How Cultural Differences Impact IT Security
New and entry-level employees pose the greatest security risks, according to a majority of U.S. and German IT professionals. Frequent travelers came in second.
70% of American IT security practitioners and 64% of their German counterparts say employees’ unintentional mistakes cause more security incidents than intentional and malicious acts.
49% compared to 44% of U.S. and German respondents, respectively, say they cannot tell the difference between security incidents caused by careless employees versus those caused deliberately and maliciously.
American IT practitioners who can differentiate between maliciousness and negligence say they represent 70% of all insider security incidents, compared to 63% of German respondents.
Respondents spend an average of three hours daily dealing with security risks caused by employee mistakes or negligence. They also waste two hours due to insider carelessness.
72% of U.S. respondents and 66% of German respondents say ordinary users pose the greatest security risk because of their negligence. Contractors and third parties followed at 50% and 64% of U.S. and German respondents, respectively.
New and entry-level employees pose the greatest risk, according to 81% of U.S. respondents and 80% of German respondents.
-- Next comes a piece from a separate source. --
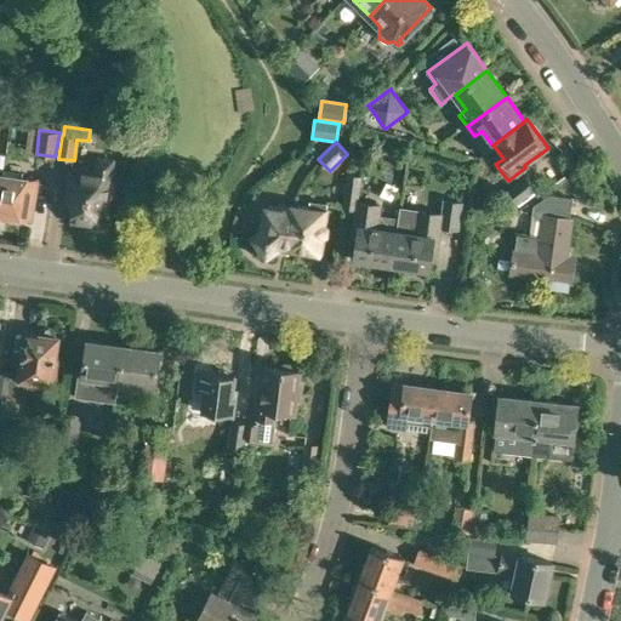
[(108,224),(108,222),(108,221),(106,217),(113,161),(98,159),(97,174),(73,171),(70,170),(67,200),(75,201),(73,221),(92,223),(96,228),(97,228),(100,229),(103,228),(106,227),(108,224)]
Frequent travelers came in second: 71% U.S. respondents, 68% German respondents.
Employees who work too many hours pose a risk, according to 69% of U.S. and 56% of German respondents. On average U.S. employees work 48 hours per week, compared to German employees, who work 35 hours.
According to 79% of U.S. respondents and 81% of German respondents, multitaskers are more likely to be careless or negligent.
Asked to estimate how much IT security spending they could save if employee negligence and carelessness were reduced by 50%, U.S. respondents’ highest estimate was 37%. Their German counterparts’ estimate was 36%.
U.S. IT practitioners point to employees improperly trained to follow data security policies and senior executives who don’t consider data security a priority. In contrast, they admit that their organizations lack safeguards to protect against careless employees.